Bangkok bomb: Northern Ireland woman caught in fatal Thailand blast tells of shrine chaos
A Northern Ireland woman caught up in the Thailand bomb that killed at least 22 people has spoken of the chaos and horror at the scene.
Mairead Campbell, from Belfast, visited the religious shrine targeted in yesterday's deadly blast last Saturday, but she was staying in a nearby hotel when the bomb went off.
Ms Campbell said she and her friends had decided to stay inside their building rather than go outside.
"We heard a bang and went down to reception, where we were told not to leave," she added.
"We followed that advice, but an hour or two later we nipped outside.
"The scene was cordoned off and emergency people were still there. I'd describe the scene as chaotic. Up until now, I have felt very safe.
"We were only supposed to be staying in Bangkok for two days, but we extended our stay because we loved it so much."

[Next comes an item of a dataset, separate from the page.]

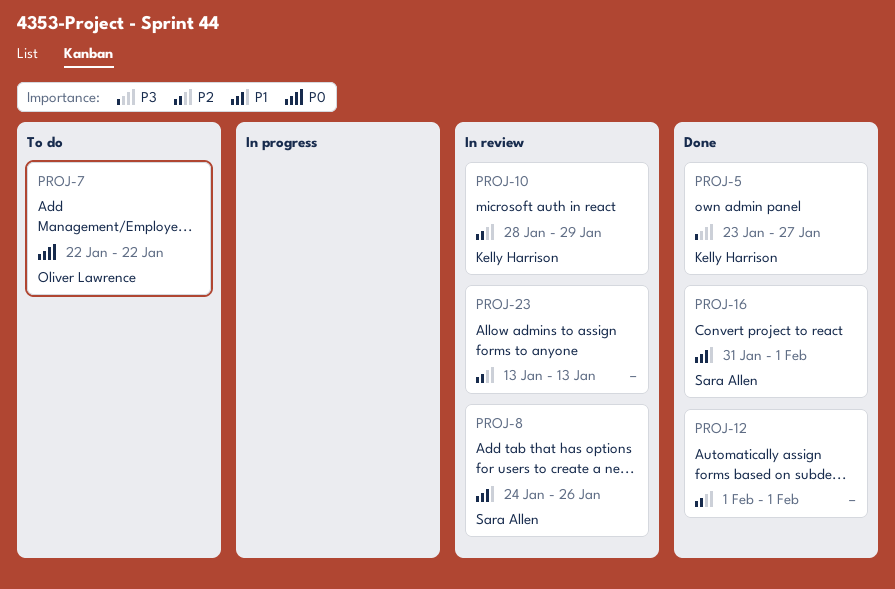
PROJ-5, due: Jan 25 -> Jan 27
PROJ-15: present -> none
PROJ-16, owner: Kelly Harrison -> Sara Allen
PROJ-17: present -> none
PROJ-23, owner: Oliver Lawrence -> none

No one immediately claimed responsibility for the blast, which caused the worst carnage of any single attack in recent memory in the Thai capital.
Bangkok has been relatively peaceful since a military coup ousted a civilian government last May after several months of sometimes violent political protests against the previous administration.
The area around Bangkok's Erawan Shrine is filled with hundreds of tourists, office workers and shoppers at any given time.
Police said the bomb was made from a pipe wrapped in cloth. "Whoever planted this bomb is cruel and aimed to kill," added national police chief Somyot Poompummuang.
"Planting a bomb there means that they want to see a lot of people dead."
The shrine is at a major intersection that was the centre of many contentious political demonstrations in recent years - raising questions about whether the attack was motivated by previous conflicts.
Thai police said it was too soon to determine the motive for the bomb, which security cameras caught going off with a powerful flash at 7pm local time.
At least 22 people were confirmed dead and 120 injured, according to emergency teams.